Korning P G, Hebsgaard S M, Rouze P, Brunak S
Center for Biological Sequence Analysis, Technical University of Denmark, Lyngby, Denmark.
Nucleic Acids Res. 1996 Jan 15;24(2):316-20. doi: 10.1093/nar/24.2.316.
Data driven computational biology relies on the large quantities of genomic data stored in international sequence data banks. However, the possibilities are drastically impaired if the stored data is unreliable. During a project aiming to predict splice sites in the dicot Arabidopsis thaliana, we extracted a data set from the A.thaliana entries in GenBank. A number of simple 'sanity' checks, based on the nature of the data, revealed an alarmingly high error rate. More than 15% of the most important entries extracted did contain erroneous information. In addition, a number of entries had directly conflicting assignments of exons and introns, not stemming from alternative splicing. In a few cases the errors are due to mere typographical misprints, which may be corrected by comparison to the original papers, but errors caused by wrong assignments of splice sites from experimental data are the most common. It is proposed that the level of error correction should be increased and that gene structure sanity checks should be incorporated--also at the submitter level--to avoid or reduce the problem in the future. A non-redundant and error corrected subset of the data for A.thaliana is made available through anonymous FTP.

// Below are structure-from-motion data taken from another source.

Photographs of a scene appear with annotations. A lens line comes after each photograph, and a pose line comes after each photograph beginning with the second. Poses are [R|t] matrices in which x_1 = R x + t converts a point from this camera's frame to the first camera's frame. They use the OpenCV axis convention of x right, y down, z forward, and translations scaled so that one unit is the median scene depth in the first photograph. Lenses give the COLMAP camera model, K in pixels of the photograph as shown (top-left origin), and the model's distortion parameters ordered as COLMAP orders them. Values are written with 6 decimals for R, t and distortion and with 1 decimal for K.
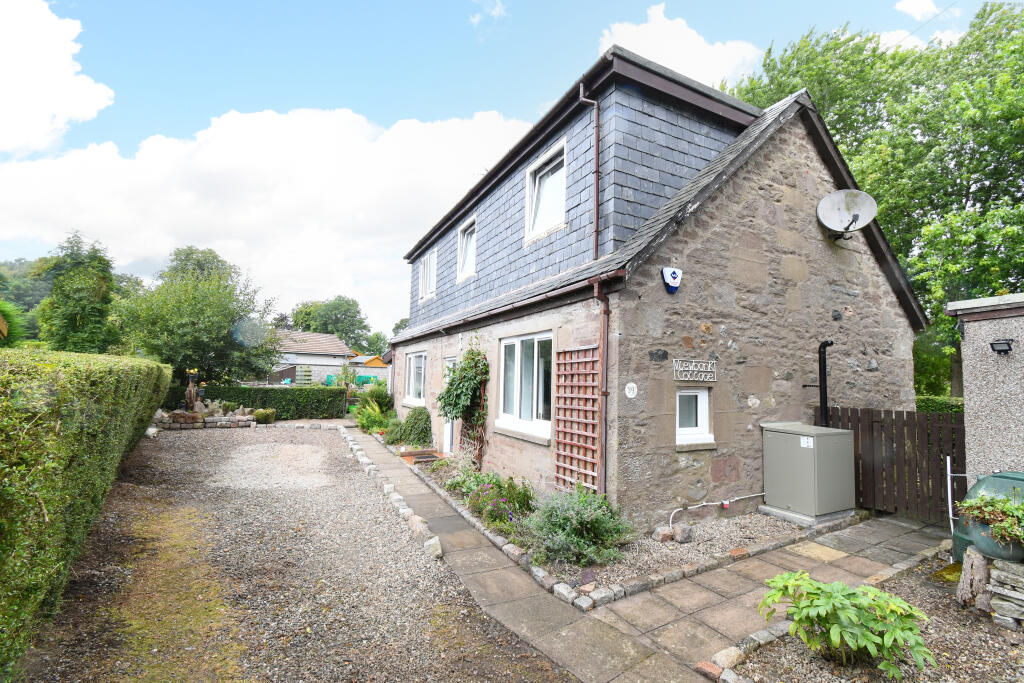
lens RADIAL K [[462.5, 0, 512.0], [0, 462.5, 341.5], [0, 0, 1]] dist [0.000658, -0.000076]
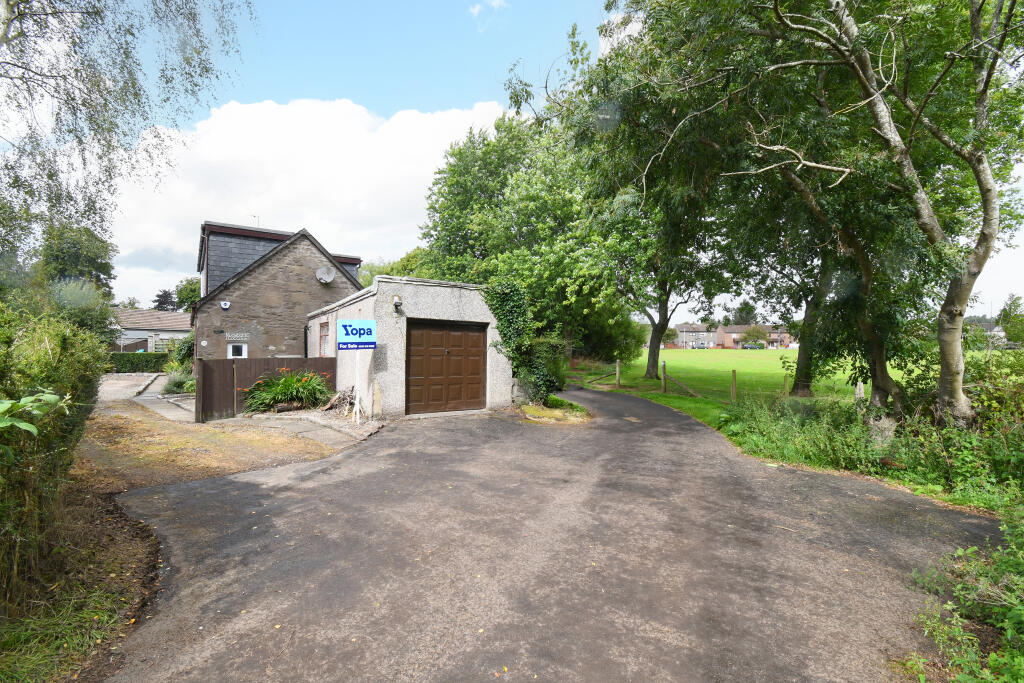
lens RADIAL K [[463.3, 0, 512.0], [0, 463.3, 341.5], [0, 0, 1]] dist [-0.013938, -0.000747]
pose [[0.987470, -0.012282, 0.157331, 1.470032], [0.003137, 0.998297, 0.058248, -0.062762], [-0.157779, -0.057024, 0.985827, -1.901614]]
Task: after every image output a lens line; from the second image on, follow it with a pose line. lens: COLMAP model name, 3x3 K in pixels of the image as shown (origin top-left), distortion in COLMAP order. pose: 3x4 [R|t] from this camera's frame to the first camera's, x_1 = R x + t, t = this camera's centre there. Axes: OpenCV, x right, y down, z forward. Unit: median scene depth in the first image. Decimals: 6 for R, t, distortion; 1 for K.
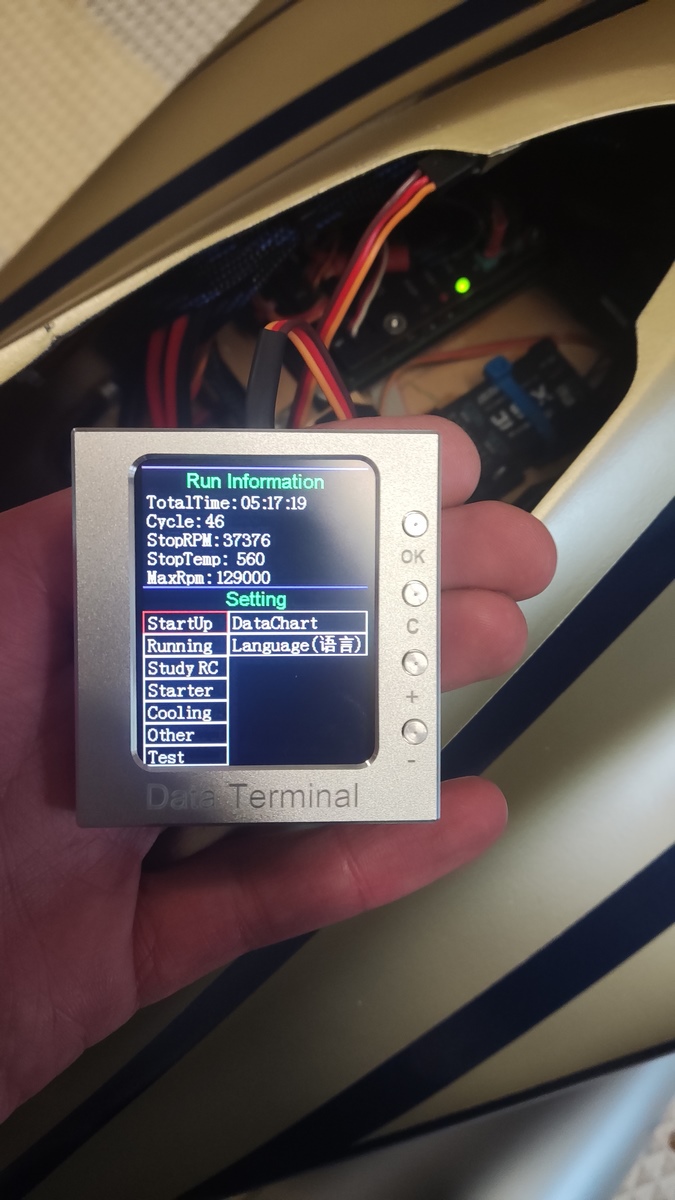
lens RADIAL K [[867.4, 0, 336.0], [0, 867.4, 607.9], [0, 0, 1]] dist [0.074250, -0.112503]
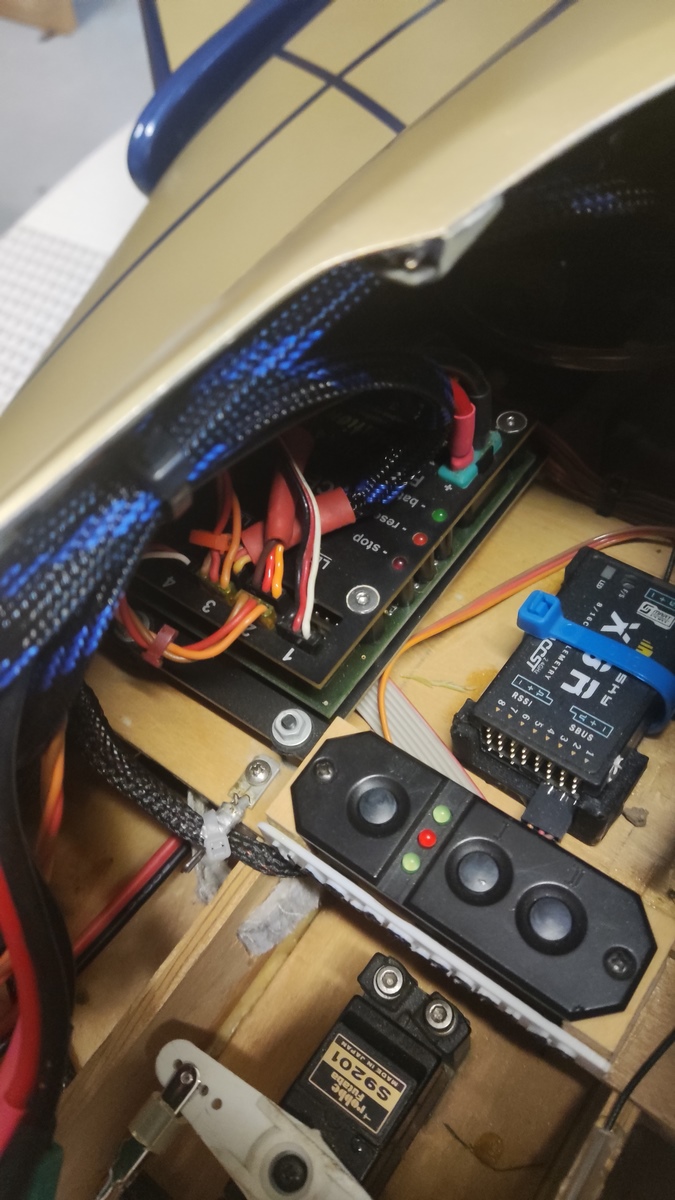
lens RADIAL K [[957.8, 0, 340.8], [0, 957.8, 598.3], [0, 0, 1]] dist [-0.003464, -0.002020]
pose [[0.944371, -0.322357, 0.065196, 0.008332], [0.325570, 0.888236, -0.324101, -0.105487], [0.046567, 0.327298, 0.943773, 0.340426]]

数据驱动的计算生物学依赖于存储在国际序列数据库中的大量基因组数据。然而,如果所存储的数据不可靠,那么其可能性将受到极大损害。在一个旨在预测双子叶植物拟南芥剪接位点的项目中,我们从GenBank中的拟南芥条目中提取了一个数据集。基于数据的性质进行的一些简单“合理性”检查显示,错误率高得惊人。提取的最重要条目中超过15%确实包含错误信息。此外,一些条目在外显子和内含子的分配上直接相互矛盾,并非源于可变剪接。在少数情况下,错误仅仅是由于排版错误,通过与原始论文比较可能会得到纠正,但实验数据中剪接位点错误分配导致的错误最为常见。建议提高错误纠正水平,并纳入基因结构合理性检查——也在提交者层面——以避免或减少未来的问题。通过匿名FTP可获取拟南芥数据的一个非冗余且经过错误纠正的子集。